On the other hand, Smitty thought their best plan would be to get off this island and back to their base as soon as possible. The briefers had told him that there was usually an Allied submarine waiting off the north coast of Borneo near Kudat, ready to pick up stranded airmen. But it would take weeks to walk northeast through the mountains to reach that part of the coast and, once on the north coast, they would have to dodge the Japanese. But he saw no other valid option than to head inland and then north to Kudat while trying to avoid running into the enemy. The others agreed.
They were wearily gathering up some tools to dig a hole to bury Poston when they noticed that they were being observed. A pair of natives had appeared. They wore loincloths, carried blowpipes with spearheads, and each had a knife belt holding a machetelike knife. The natives called out in Malay to the airmen, stuck their blowpipes in the mud and approached with offerings of sticky rice.
The flyers, with the help of the Malay/English word list they had rescued from the plane, managed to convey their wish that their dead comrade be buried. The natives agreed but seemed anxious not to stay too long with the airmen. They urged the Yanks to move on quickly away from the coast, away from the Japanese.

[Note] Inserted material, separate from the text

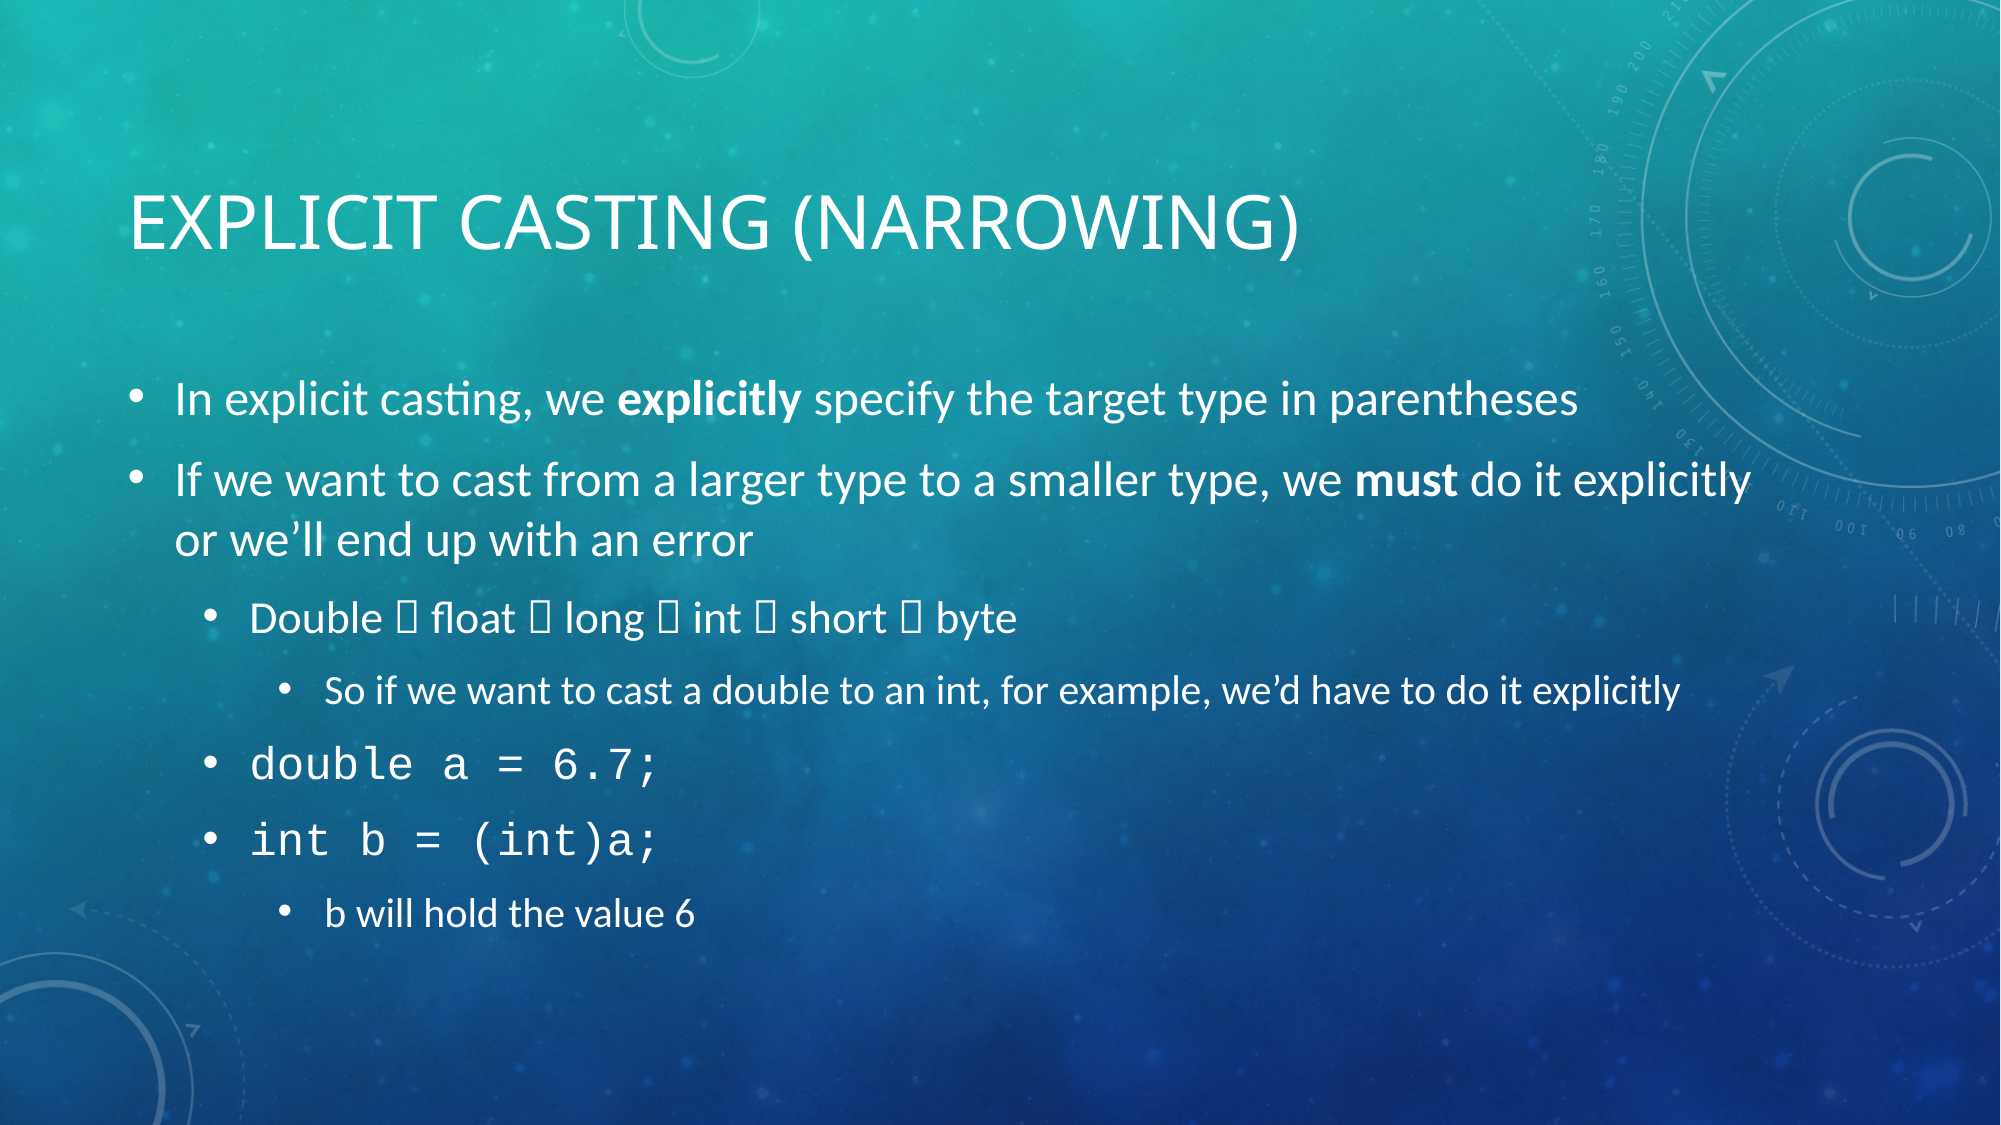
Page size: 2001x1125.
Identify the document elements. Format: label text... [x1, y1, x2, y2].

list In explicit casting, we explicitly specify the target type in parentheses If we want to cast from a larger type to a smaller type, we must do it explicitly or we’ll end up with an error Double  float  long  int  short  byte So if we want to cast a double to an int, for example, we’d have to do it explicitly double a = 6.7; int b = (int)a; b will hold the value 6 [112, 351, 1775, 950]
picture [0, 0, 2001, 1125]
title Explicit casting (narrowing) [112, 99, 1775, 339]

Using the silk map of Borneo he had been issued, Smitty showed the crew that the simplest way to Kudat seemed to be to follow the Temburong-Trusan river system southeast across eastern Brunei and northern Sarawak up into the Crocker Range, which was just inside the British-protected state of North Borneo. Their guides indicated the best crossing place would bring them into North Borneo just south of the village of Pa' Matang. From there, they could follow the Matang and Tomani rivers due north to the Padas River, continuing north past Kemabong and Tenom to the coast and Kudat.